# kimono choice



## thetruth (Sep 18, 2008)

Hi guys
I've just started bjj and just want peoples opinions on which kimono's are good and bad.   I have a judogi which I use now and am in no rush but would like a flash new bjj one soon.    I have heard Koral are the best (and most expensive) but there are so many different brands I don't know where to start.  I am leaning towards a Vulkan gi at the moment but am not 100%


Cheers
Sam:asian:


----------



## lklawson (Sep 19, 2008)

OK, well, since no one else is posting, I'll toss in my $0.05. 

Why do you want a new gi?  I mean, seriously, the judogi works just fine, is historically "accurate" in that it's what the Gracies wore when they were first learning, and is typically a fraction of the cost.  So, what's the motivating factor?  Is it for the same reason that I always seem to want "just one more Bowie knife"?

And, for reasons that I can't quite explain, it's always bugged me to have them called a Kimono.  Language nazis always bugged me as much as the next guy and it irritates me that the Japanese have 4 different names for the same throw depending on whether or not the arm is around the neck, around the waist, underhooking the armpit, or grasping the lapel.  At some point, you just wanna say, "look, it's a hip-toss, OK?"

I guess it bugs me for the same reason that no one confuses "Three Peice Business Suit" with "Gym Cloths" or "Underwear."

Peace favor your sword,
Kirk


----------



## thetruth (Sep 19, 2008)

Well I have a good double weave judo gi which is good but my single weave is very thin from the chest down and will get ripped sometime soon.   I just want a second good gi/kimono.   

I just purchased a red nose kimono tonight off the net.  I read a couple of reviews I found that said they were very good.   I guess I'll make my decision as to whether it was a wise choice once it arrives 

Cheers
Sam


----------



## Ybot (Sep 19, 2008)

Korals are nice, but expensive.  I see a lot of problems with the pants, though.  They just don't seem to last, from what I've seen.
**********
WORK INSTRUCTION 1: Write out the rows word for word, covering the stretch from the line containing "Saint Seiya - Shun d'Andromède God Cloth ..." through the end of the rows, with both ends included. Omit the pictures.
**********
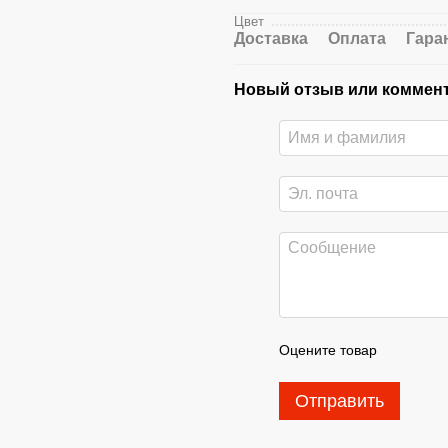
Цвет
Доставка
Оплата
Гара
Новый отзыв или коммен
Оцените товар
Отправить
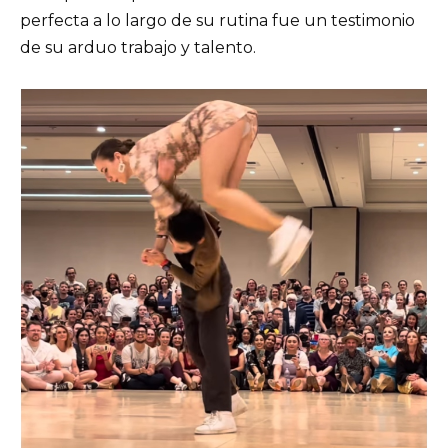
perfecta a lo largo de su rutina fue un testimonio
de su arduo trabajo y talento.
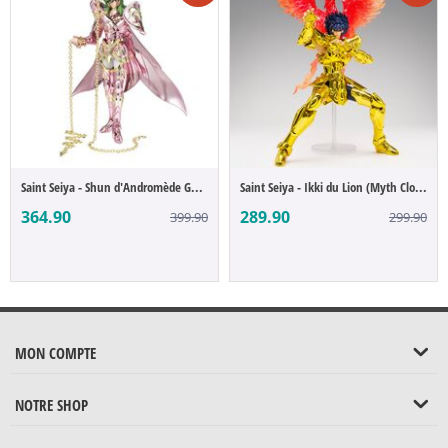
Saint Seiya - Shun d'Andromède God Cloth ...
Saint Seiya - Ikki du Lion (Myth Cloth EX)
364.90
289.90
399.90
299.90
MON COMPTE
NOTRE SHOP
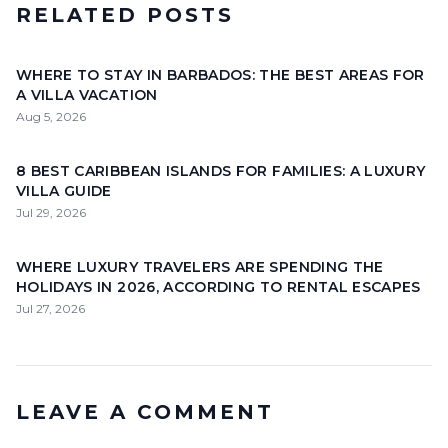
RELATED POSTS
WHERE TO STAY IN BARBADOS: THE BEST AREAS FOR
A VILLA VACATION
Aug 5, 2026
8 BEST CARIBBEAN ISLANDS FOR FAMILIES: A LUXURY
VILLA GUIDE
Jul 29, 2026
WHERE LUXURY TRAVELERS ARE SPENDING THE
HOLIDAYS IN 2026, ACCORDING TO RENTAL ESCAPES
Jul 27, 2026
LEAVE A COMMENT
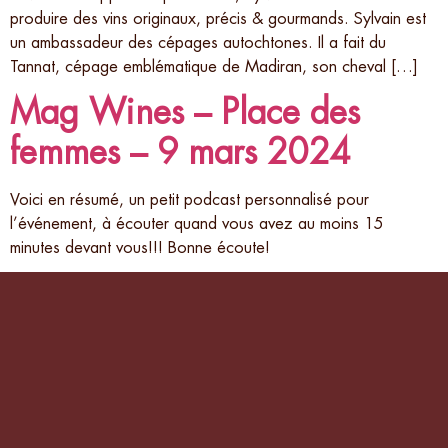
produire des vins originaux, précis & gourmands. Sylvain est
un ambassadeur des cépages autochtones. Il a fait du
Tannat, cépage emblématique de Madiran, son cheval […]
Mag Wines – Place des
femmes – 9 mars 2024
Voici en résumé, un petit podcast personnalisé pour
l’événement, à écouter quand vous avez au moins 15
minutes devant vous!!! Bonne écoute!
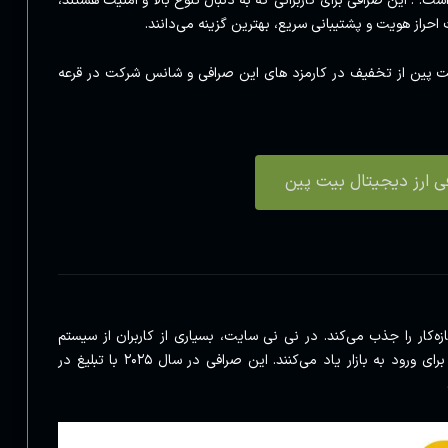
نگین بازار است. . این صرافی برای کاربرانی که به دنبال تنوع بالا و امنیت هستند،
احراز هویت و پشتیبانی سریع، بهترین گزینه می‌دانند.
بیت پین از تخفیف در کارمزد های این صرافی و شانس شرکت در قرعه
ی ارز دیجیتال بیت پین
تازه‌کار را جذب می‌کند. در نی نی سایت، بسیاری از کاربران از سیستم
جایزه‌دهی آن تعریف می‌کنند و آن را به عنوان راهی آسان برای ورود به بازار یاد می‌کنند. این صرافی در سال ۲۰۲۵ با تبلیغ در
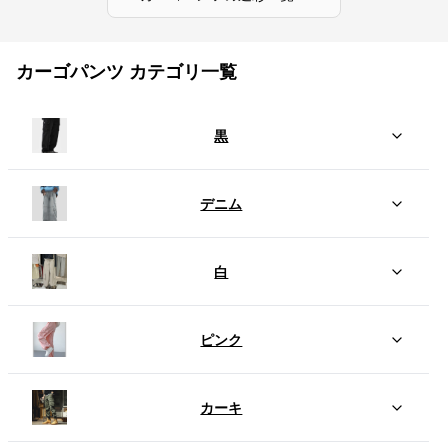
カーゴパンツ カテゴリ一覧
黒
デニム
白
ピンク
カーキ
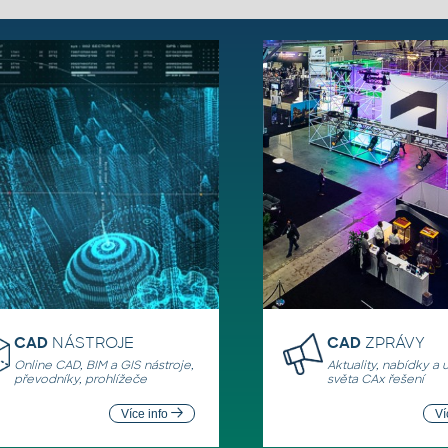
CAD
NÁSTROJE
CAD
ZPRÁVY
Online CAD, BIM a GIS nástroje,
Aktuality, nabídky a 
převodníky, prohlížeče
světa CAx řešení
Více info
Ví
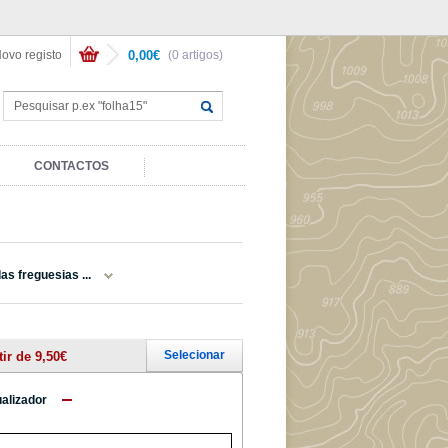
ovo registo
0,00€
(0 artigos)
CONTACTOS
as freguesias ...
Selecionar
tir de 9,50€
ualizador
**********
WORK INSTRUCTION 2: Extend the forum thread on choosing a jiu-jitsu kimono, picking up after its last sentence.

TASK RESULT 1:
Saint Seiya - Shun d'Andromède God Cloth ...
Saint Seiya - Ikki du Lion (Myth Cloth EX)
364.90
289.90
399.90
299.90
MON COMPTE
NOTRE SHOP
RELATED POSTS
WHERE TO STAY IN BARBADOS: THE BEST AREAS FOR
A VILLA VACATION
Aug 5, 2026
8 BEST CARIBBEAN ISLANDS FOR FAMILIES: A LUXURY
VILLA GUIDE
Jul 29, 2026
WHERE LUXURY TRAVELERS ARE SPENDING THE
HOLIDAYS IN 2026, ACCORDING TO RENTAL ESCAPES
Jul 27, 2026
LEAVE A COMMENT
produire des vins originaux, précis & gourmands. Sylvain est
un ambassadeur des cépages autochtones. Il a fait du
Tannat, cépage emblématique de Madiran, son cheval […]
Mag Wines – Place des
femmes – 9 mars 2024
Voici en résumé, un petit podcast personnalisé pour
l’événement, à écouter quand vous avez au moins 15
minutes devant vous!!! Bonne écoute!
نگین بازار است. . این صرافی برای کاربرانی که به دنبال تنوع بالا و امنیت هستند،
احراز هویت و پشتیبانی سریع، بهترین گزینه می‌دانند.
بیت پین از تخفیف در کارمزد های این صرافی و شانس شرکت در قرعه
ی ارز دیجیتال بیت پین
تازه‌کار را جذب می‌کند. در نی نی سایت، بسیاری از کاربران از سیستم
جایزه‌دهی آن تعریف می‌کنند و آن را به عنوان راهی آسان برای ورود به بازار یاد می‌کنند. این صرافی در سال ۲۰۲۵ با تبلیغ در
カーゴパンツ カテゴリ一覧
黒
デニム
白
ピンク
カーキ
CAD
NÁSTROJE
CAD
ZPRÁVY
Online CAD, BIM a GIS nástroje,
Aktuality, nabídky a 
převodníky, prohlížeče
světa CAx řešení
Více info
Ví
ovo registo
0,00€
(0 artigos)
CONTACTOS
as freguesias ...
Selecionar
tir de 9,50€
ualizador

TASK RESULT 2:
Vulcans are very similar to Korals, and seem to be highly sought after because they make the lightest competition gi on the market.  I personally like a bit more substance to my gi though.

I love my Sirius.  Sirius makes very nice affordable Jiu-Jitsu gi's, but even thier lighter weight gi's are heavy... but I actually like them like that, they'll last, and I'm cheap.  The pants are also heavy duty and made to last.  I like the solid piece construction of the jacket with no seam in the back, but wish they had just a bit more skirt.  Also, while it did maintain it's length pretty well, it shrunk up width wise, and it didn't end up making the grade at the Mundials (the tournament I actually bought it for).

Howard Combat Kimonos have a great reputation.  They are built like tanks and are cheap.  I'm not personally a big fan, because the collars are extremely thick, and the skirts are a little short, and I'm tall and have a long body.

I've owned several Atama's and they are good gi's.  I don't like the cross hatched skirts, which are too long (I know, never happy ), and I don't like the seam in the back.  Atama makes a single piece constucted gi (the Mundial Gi) that I would love to own, but I'm not willing to pay that kind of money.

I've heard great things about Padilla and Sons gi's.  Look similar to the Howards and are similarly priced.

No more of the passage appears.